Wilfred Cantwell Smith
Wilfred Cantwell Smith OC FRSC[15] (July 21, 1916 – February 7, 2000) was a Canadian Islamicist, comparative religion scholar,[16] and Presbyterian minister.[17] He was the founder of the Institute of Islamic Studies at McGill University in Quebec and later the director of Harvard University's Center for the Study of World Religions. The Harvard University Gazette said he was one of the field's most influential figures of the past century.[18] In his 1962 work The Meaning and End of Religion he notably questioned the modern sectarian concept of religion.[19]
Wilfred Cantwell Smith
W. C. Smith[1]
Christianity (Presbyterian)
1944[3]
The Azhar Journal: Analysis and Critique[5] (1948)
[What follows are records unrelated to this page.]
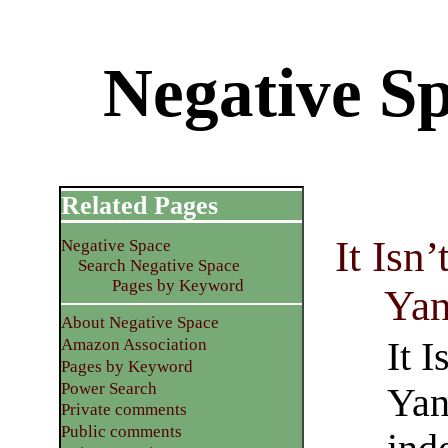
Negative S
Related Pages
It Isn
Negative Space
Search Negative Space
Pages by Keyword
Yan
About Negative Space
It 
Amazon Association
Pages by Keyword
Power Search
Yan
Private comments
Public comments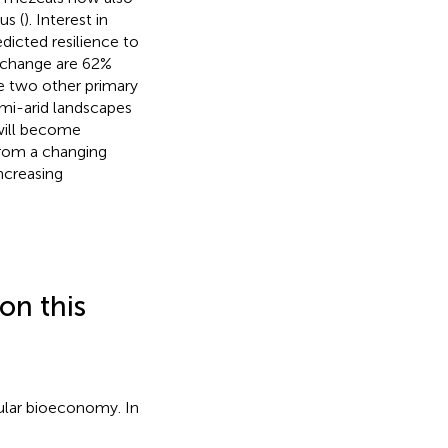
us (
). Interest in
dicted resilience to
e change are 62%
e two other primary
emi-arid landscapes
 will become
from a changing
ncreasing
on this
cular bioeconomy. In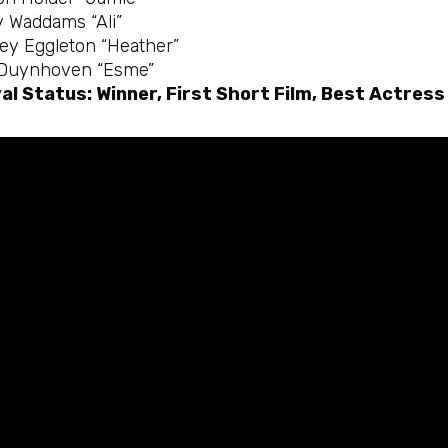
y Waddams “Ali”
ey Eggleton “Heather”
 Duynhoven “Esme”
al Status: Winner, First Short Film, Best Actress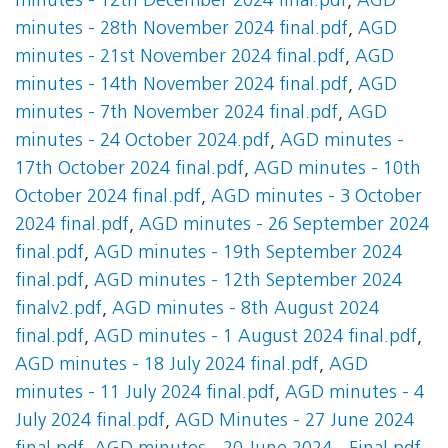
minutes - 12th December 2024 final.pdf
,
AGD
minutes - 28th November 2024 final.pdf
,
AGD
minutes - 21st November 2024 final.pdf
,
AGD
minutes - 14th November 2024 final.pdf
,
AGD
minutes - 7th November 2024 final.pdf
,
AGD
minutes - 24 October 2024.pdf
,
AGD minutes -
17th October 2024 final.pdf
,
AGD minutes - 10th
October 2024 final.pdf
,
AGD minutes - 3 October
2024 final.pdf
,
AGD minutes - 26 September 2024
final.pdf
,
AGD minutes - 19th September 2024
final.pdf
,
AGD minutes - 12th September 2024
finalv2.pdf
,
AGD minutes - 8th August 2024
final.pdf
,
AGD minutes - 1 August 2024 final.pdf
,
AGD minutes - 18 July 2024 final.pdf
,
AGD
minutes - 11 July 2024 final.pdf
,
AGD minutes - 4
July 2024 final.pdf
,
AGD Minutes - 27 June 2024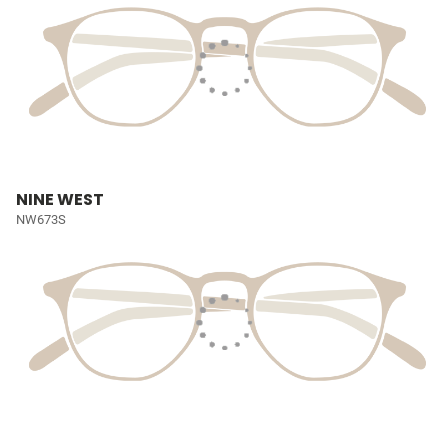
NINE WEST
NW673S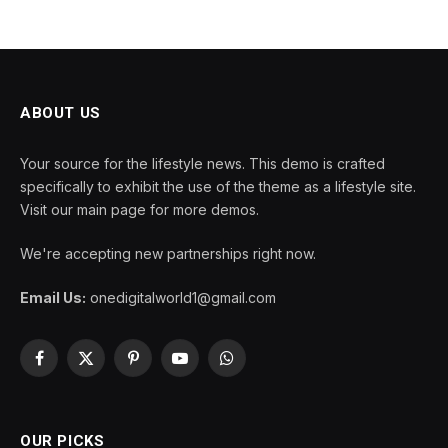
ABOUT US
Your source for the lifestyle news. This demo is crafted
specifically to exhibit the use of the theme as a lifestyle site.
Visit our main page for more demos.
We're accepting new partnerships right now.
Email Us:
onedigitalworld1@gmail.com
Facebook
X
Pinterest
YouTube
WhatsApp
(Twitter)
OUR PICKS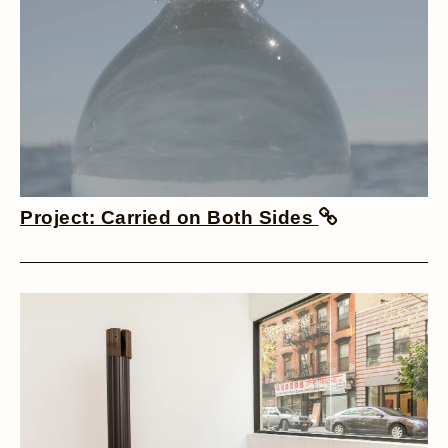
Project: Carried on Both Sides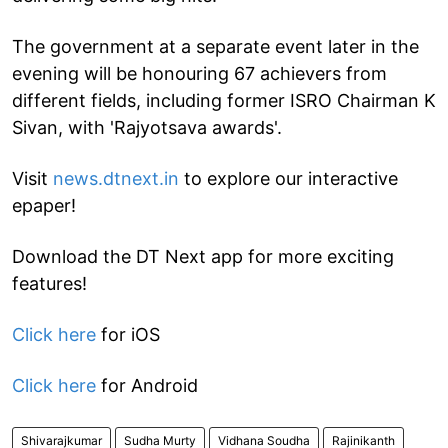
The government at a separate event later in the
evening will be honouring 67 achievers from
different fields, including former ISRO Chairman K
Sivan, with 'Rajyotsava awards'.
Visit
news.dtnext.in
to explore our interactive
epaper!
Download the DT Next app for more exciting
features!
Click here
for iOS
Click here
for Android
Shivarajkumar
Sudha Murty
Vidhana Soudha
Rajinikanth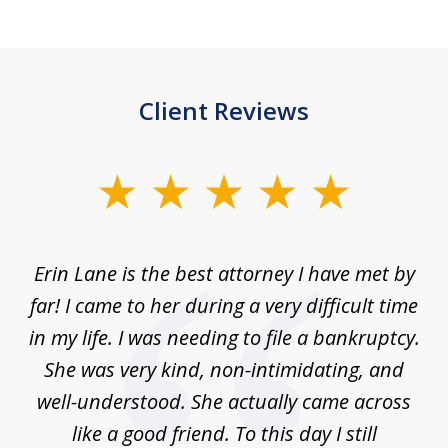
Client Reviews
slide
1
of
Erin Lane is the best attorney I have met by
1
far! I came to her during a very difficult time
in my life. I was needing to file a bankruptcy.
She was very kind, non-intimidating, and
well-understood. She actually came across
like a good friend. To this day I still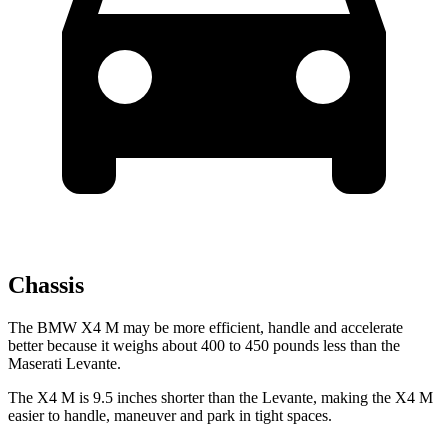
Chassis
The BMW X4 M may be more efficient, handle and accelerate
better because it weighs about 400 to 450 pounds less than the
Maserati
Levante.
The X4 M is 9.5 inches shorter than the
Levante, making the X4 M
easier to handle, maneuver and park in tight spaces.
The Meaning and End of Religion (1961)
Early life and career[edit]
Smith was born on 21 July 1916 in Toronto, Ontario, to parents Victor Arnold Smith and Sarah Cory Cantwell.[20] He was the younger brother of Arnold Smith[21] and the father of Brian Cantwell Smith.[2] He primarily received his secondary education at Upper Canada College.[6]
Smith studied at University College, Toronto,[22] receiving a Bachelor of Arts degree with honours in oriental languages circa 1938.[23] After his thesis was rejected by the University of Cambridge,[24] supposedly for its Marxist critique of the British Raj, he and his wife Muriel Mackenzie Struthers spent seven years in pre-independence India (1940–1946), during which he taught Indian and Islamic history at Forman Christian College in Lahore.
In 1948 he obtained a Doctor of Philosophy degree in oriental languages at Princeton University, after which he taught at McGill, founding in 1952 the university's Institute of Islamic Studies.[3] From 1964 to 1973 Smith taught at Harvard Divinity School.[25] He left Harvard for Dalhousie University in Halifax, Nova Scotia, where he founded the Department of Religion.[25] He was also among the original editorial advisors of the scholarly journal Dionysius. In 1978 he returned to Harvard.[25] In 1979 he received an honorary doctorate from Concordia University.[26] After his retirement from Harvard in 1984,[25] he was appointed a senior research associate in the Faculty of Divinity at Trinity College, University of Toronto, in 1985.[27]
Death and legacy[edit]
Smith died on 7 February 2000 in Toronto.[17] His papers are preserved in Special Collections and Archives at the University Library at California State University, Northridge.[28]